Stuart walked to the door and whispered to a servant. When he returned to the bedside, the dying man looked up into his face gratefully.
"You don't know how it helps me to have you near, Jim, old boy. I'm lonely! Nan I guess is ill and broken down. I've lavished millions on her. I've given her all I possess in my will, but somehow we never found happiness. If I could only have been sure of the deep, sweet, unselfish love of one human soul on this earth! If I could only have won a girl's heart when I was poor; but I was rich, and I've always wondered whether she really loved me for my own sake. At least I've always thanked God for you. You've been a real friend. Our hearts were young together and you stood by me when--I--was--a--poor--lonely--friendless--dog----"
His voice sank low and he gasped painfully for breath. Stuart knew the end had come. He bent low and whispered:
"Give me your hand, Cal, old boy, we must say goodbye. I must go in a minute."
To his surprise the hand was not extended.
An hour later when the covering was turned back from the dead body he saw that the smooth little cold hand had gripped the key to his treasures in a last instinctive grasp.
Stuart drew the curtains of scarlet and gold, touched a spring and raised the massive broad window. The death-chamber was flooded with fresh balmy air and dazzling sunlight. All that was left of him who boasted his mastery of the world lay on the magnificent bed, a lump of white cold flesh and projecting bones. The little body looked stark and hideous in the sunlight.

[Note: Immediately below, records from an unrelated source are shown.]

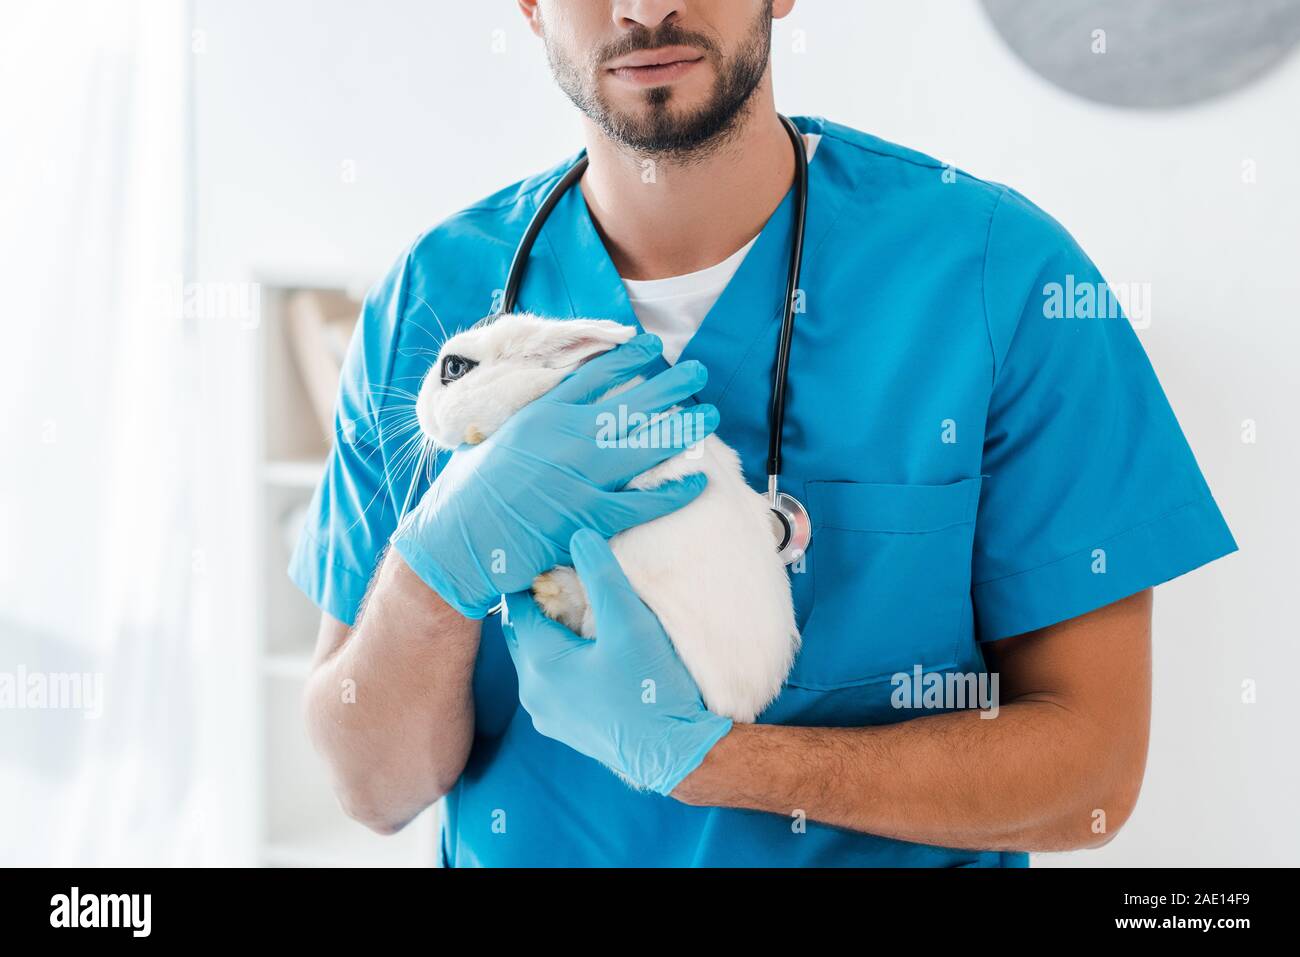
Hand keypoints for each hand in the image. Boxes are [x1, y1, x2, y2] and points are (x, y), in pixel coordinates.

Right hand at [391, 335, 717, 618]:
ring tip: (709, 416)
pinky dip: (671, 493)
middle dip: (669, 385)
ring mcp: (578, 478)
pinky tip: (696, 482)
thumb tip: (552, 410)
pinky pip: (641, 503)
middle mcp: (563, 440)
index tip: (650, 346)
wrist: (453, 543)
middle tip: (698, 371)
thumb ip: (529, 423)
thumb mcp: (492, 440)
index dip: (627, 358)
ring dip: (681, 429)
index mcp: (540, 415)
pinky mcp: (587, 518)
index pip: (594, 376)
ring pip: (644, 447)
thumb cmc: (465, 495)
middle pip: (630, 404)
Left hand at [503, 529, 732, 795]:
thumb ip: (601, 575)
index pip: (518, 605)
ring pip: (536, 659)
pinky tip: (590, 652)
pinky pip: (551, 683)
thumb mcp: (629, 621)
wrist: (674, 754)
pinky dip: (561, 662)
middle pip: (524, 632)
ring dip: (552, 635)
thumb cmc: (651, 688)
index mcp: (540, 662)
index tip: (550, 558)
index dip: (533, 578)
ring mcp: (547, 715)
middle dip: (540, 606)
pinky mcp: (565, 729)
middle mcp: (532, 691)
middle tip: (564, 580)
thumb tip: (578, 534)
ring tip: (579, 612)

The reporters down stairs were prying into his affairs like so many ferrets to find out how much he left. One of them asked Stuart his opinion.
The lawyer gazed at the young reporter, thoughtfully, while he slowly answered:
"There's only one thing sure, young man, he left it all!"

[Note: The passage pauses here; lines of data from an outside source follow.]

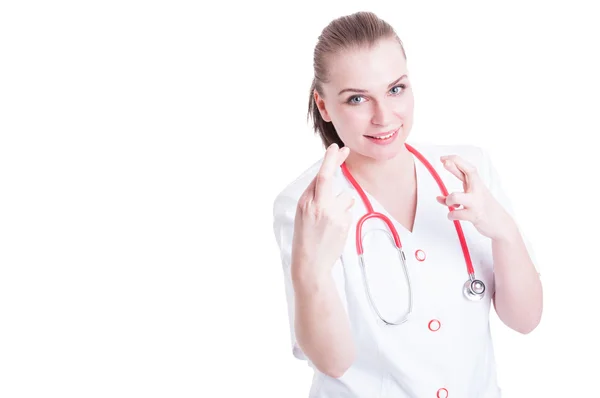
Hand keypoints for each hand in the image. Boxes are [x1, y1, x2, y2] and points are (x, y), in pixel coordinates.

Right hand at [291, 144, 354, 279]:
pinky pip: (348, 211)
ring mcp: (333, 215)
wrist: (311, 263)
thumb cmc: (305, 237)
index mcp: (306, 202)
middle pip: (329, 177)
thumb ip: (314, 195)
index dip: (329, 160)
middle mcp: (319, 206)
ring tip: (330, 221)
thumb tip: (328, 178)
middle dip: (336, 161)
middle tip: (345, 151)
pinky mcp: (344, 224)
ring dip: (342, 204)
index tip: (334, 148)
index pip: (319, 176)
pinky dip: (344, 215)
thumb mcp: (303, 213)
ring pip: (345, 197)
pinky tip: (335, 228)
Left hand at [436, 154, 516, 240]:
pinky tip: (453, 215)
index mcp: (477, 184)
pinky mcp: (475, 215)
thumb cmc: (485, 209)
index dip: (456, 161)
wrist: (502, 225)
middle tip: (444, 163)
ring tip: (452, 205)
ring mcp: (476, 202)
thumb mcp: (473, 198)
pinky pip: (455, 214)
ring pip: (455, 196)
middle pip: (469, 172)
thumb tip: (438, 197)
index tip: (443, 158)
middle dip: (454, 166)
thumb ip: (456, 195)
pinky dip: (451, 215)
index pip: (468, 168)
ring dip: (448, 200)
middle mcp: (478, 190)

Through the open window Stuart caught the perfume of flowers on the lawn. The Italian gardeners were working on the flower beds the little man loved. The great swan-like form of a Hudson River steamer swept by, piling the white foam of the clear waters on her bow, bearing high on the side the gilded name of a man who was once Bivens's associate in great ventures, but who was now wearing a suit of convict's stripes behind the walls of a distant prison.
A long line of barges loaded with brick for new houses came floating down the stream behind a busy little tug. On the soft morning breezes the young Southerner's keen car caught the twang of a banjo and the joyous music of negro brickmen singing an old-fashioned melody of his native state; while over all, like an eternal chorus, came the dim muffled roar of the city's life.

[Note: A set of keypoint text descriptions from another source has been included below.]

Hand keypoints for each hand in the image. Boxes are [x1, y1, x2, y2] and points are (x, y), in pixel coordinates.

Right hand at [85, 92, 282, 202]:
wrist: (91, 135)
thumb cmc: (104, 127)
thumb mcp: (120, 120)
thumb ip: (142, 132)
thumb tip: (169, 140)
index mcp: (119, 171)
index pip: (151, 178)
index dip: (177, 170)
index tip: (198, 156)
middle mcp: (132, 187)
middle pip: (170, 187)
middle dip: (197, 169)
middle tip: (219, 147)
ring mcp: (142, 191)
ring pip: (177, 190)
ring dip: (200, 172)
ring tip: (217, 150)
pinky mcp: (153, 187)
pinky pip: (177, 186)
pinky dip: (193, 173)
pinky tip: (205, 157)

He looked again at the lump of cold clay, and wondered what was passing in the soul of the woman who was now the heir of all his millions.
Why had she shown such strange and abject terror over his death--an event she had foreseen and desired? He recalled the hoarse unnatural voice and the blind fumbling at her telephone.
A horrible suspicion suddenly flushed through his mind!
He determined to know at once. A few skilful questions would reveal the truth. She might be able to conceal it from the world, but not from him. He called a servant and asked to see Mrs. Bivens immediately.